British playwright John Osborne wrote an adaptation in 1972, and in 1991 famed playwright Judith Thompson presented an adaptation at the Shaw Festival. Thompson adapted the play a second time in 2005 at Buddies in Bad Times Theatre in Toronto, setting the first half of the play in the nineteenth century, and the second half during the present day. Early in 2006, the play gained critical success at the West Yorkshire Playhouse in Leeds and at the Liverpool Playhouse, directed by Matthew Lloyd with Gillian Kearney in the lead role.
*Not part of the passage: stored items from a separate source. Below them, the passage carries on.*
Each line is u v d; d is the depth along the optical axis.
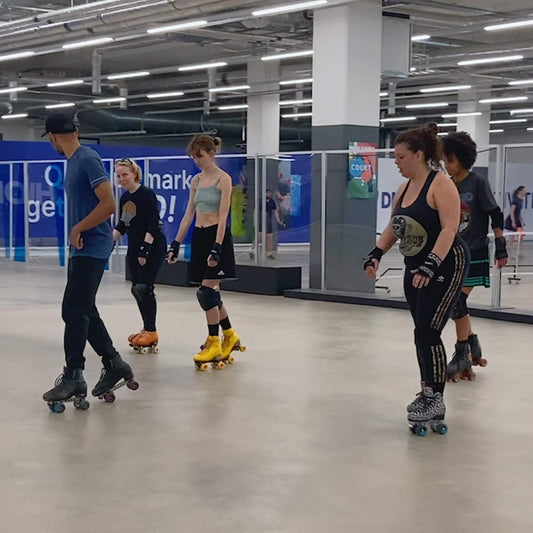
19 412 4.76
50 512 3.25
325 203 10.56
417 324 4.43
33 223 15.52
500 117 25.36
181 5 9.94
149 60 18.89
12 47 12.77
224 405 4.98
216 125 24.02
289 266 10.87
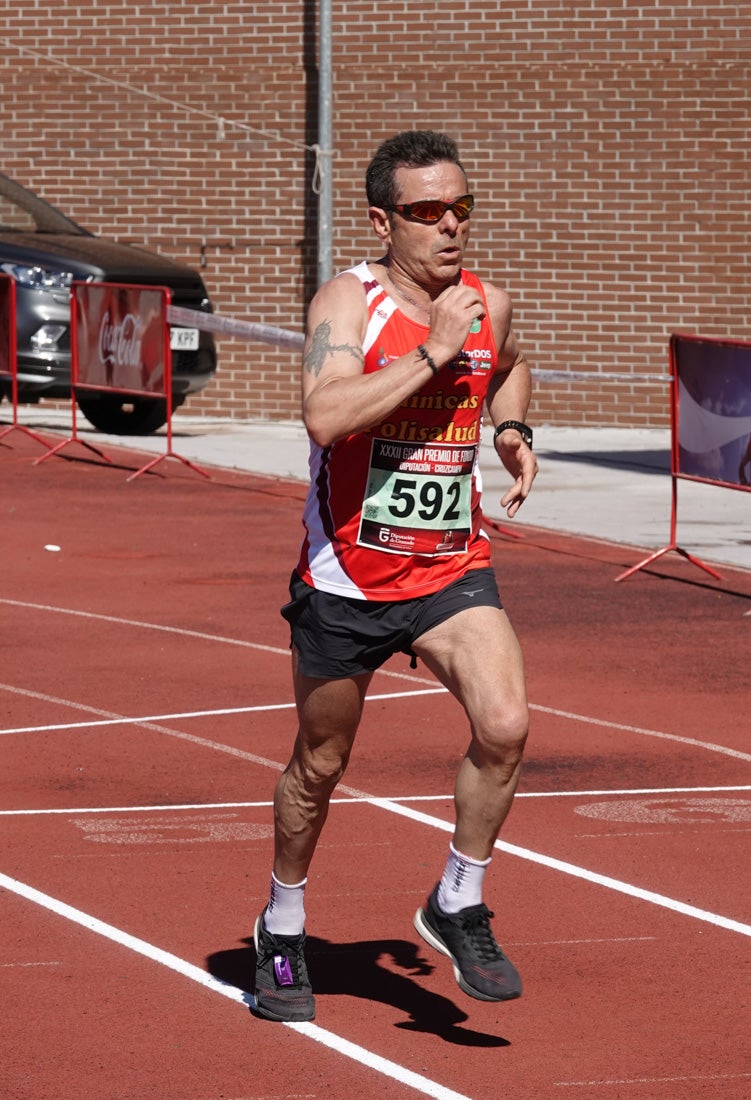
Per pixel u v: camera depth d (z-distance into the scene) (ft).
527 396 40.22
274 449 149.07
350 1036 37.55
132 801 55.67
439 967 41.96
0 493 122.52
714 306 160.86
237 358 171.83
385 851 50.75
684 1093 34.88
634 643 81.51
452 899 36.09
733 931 44.68
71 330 138.21
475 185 164.66
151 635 81.30
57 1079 35.14
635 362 163.22
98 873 48.49
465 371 36.09
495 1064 36.19
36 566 97.91
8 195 159.33
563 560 102.83
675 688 72.84
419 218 35.65
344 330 35.81
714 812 55.57
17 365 143.54
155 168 171.83
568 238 163.22
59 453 142.31
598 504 123.44
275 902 38.52
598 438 158.51
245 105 168.86
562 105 162.09
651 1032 38.11
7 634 81.15
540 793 57.57
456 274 36.81
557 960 42.50
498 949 36.04
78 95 173.17
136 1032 37.58
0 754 61.16
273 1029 37.88
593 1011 39.27
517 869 49.60
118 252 148.46
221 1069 35.65
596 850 51.39
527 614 87.76
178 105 170.40
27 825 52.95
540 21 161.68
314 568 36.76
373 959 42.32
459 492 36.65
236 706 68.44
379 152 36.50
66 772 59.00
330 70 162.20
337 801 55.93
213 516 115.24
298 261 169.48
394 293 36.40
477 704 35.27
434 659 36.45
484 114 163.73
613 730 66.13
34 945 42.88
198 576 95.61
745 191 159.33
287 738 63.77
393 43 165.07
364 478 36.06
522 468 39.27
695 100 159.33
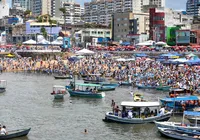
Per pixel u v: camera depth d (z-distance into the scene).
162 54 162.50
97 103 88.06
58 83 123.94
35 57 182.62
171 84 110.31
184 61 132.62
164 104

A revival opened in January 2009 on Broadway, starring Mary-Louise Parker as the title character and Michael Cerveris as Jørgen Tesman, at the American Airlines Theatre to mixed critical reviews. A modernised New Zealand adaptation by The Wild Duck starring Clare Kerrison in the title role, and opening at BATS Theatre in Wellington in April 2009, was hailed as "extraordinarily accessible without compromising Ibsen's genius at all."[7] Performance of a production of the play was stopped in Tehran, Iran in 2011.[8] Its organizers were summoned to court for inquiry after an Iranian news agency blasted the classic drama in a review and described it as "vulgar" and "hedonistic" with symbols of "sexual slavery cult".[9][10] A Serbian production premiered in February 2011 at the National Theatre in Belgrade[11]
The play has been adapted for screen a number of times, from the silent film era of the early 1910s to the present day in several languages.[12] In 1975, Glenda Jackson was nominated for an Academy Award as leading actress for her role in the British film adaptation Hedda.
Deborah Warner's version, with Fiona Shaw as Hedda Gabler and Stephen Rea as Ejlert Løvborg, was televised in 1993. Shaw's portrayal finds the hypersensitivity behind those cruelties of Hedda's which are often played without conscience. Shaw plays the requisite arrogance with which Hedda wounds those around her, but the immediate recriminations which she visits upon herself are even more harrowing.
An American film version released in 2004 relocated the story to a community of young academics in Washington state.
An operatic adaptation of the play has been produced by Shanghai's Hangzhou XiaoBaiHua Yue Opera House.
An adaptation with a lesbian relationship was staged in Philadelphia in 2009 by Mauckingbird Theatre Company.[13]
A turkey living in Morningside Park, New York City, was named Hedda Gobbler.
A prostitute in the feature film Tristram Shandy: A Cock and Bull Story is named Hedda Gobbler.
The 2009 album Until the Earth Begins to Part by Scottish folk indie-rock band Broken Records features a song, "If Eilert Løvborg Wrote A Song, It Would Sound Like This".
John Cale, Welsh musician and founder of American rock band The Velvet Underground, recorded a song "Hedda Gabler" in 1976, included originally on the 1977 EP Animal Justice (now a bonus track on the CD of the album Sabotage). He performed the song live in London (5 March 2010) with a band and a 19 piece orchestra in his Paris 1919 tour.
The Norwegian hard-rock band Black Debbath recorded the song "Mötorhedda Gabler" on their Ibsen-inspired album Naar Vi Døde Rocker ("When We Dead Rock").
The original play Heddatron by Elizabeth Meriwether melds Hedda Gabler with a modern family’s search for love despite the invasion of technology into everyday life.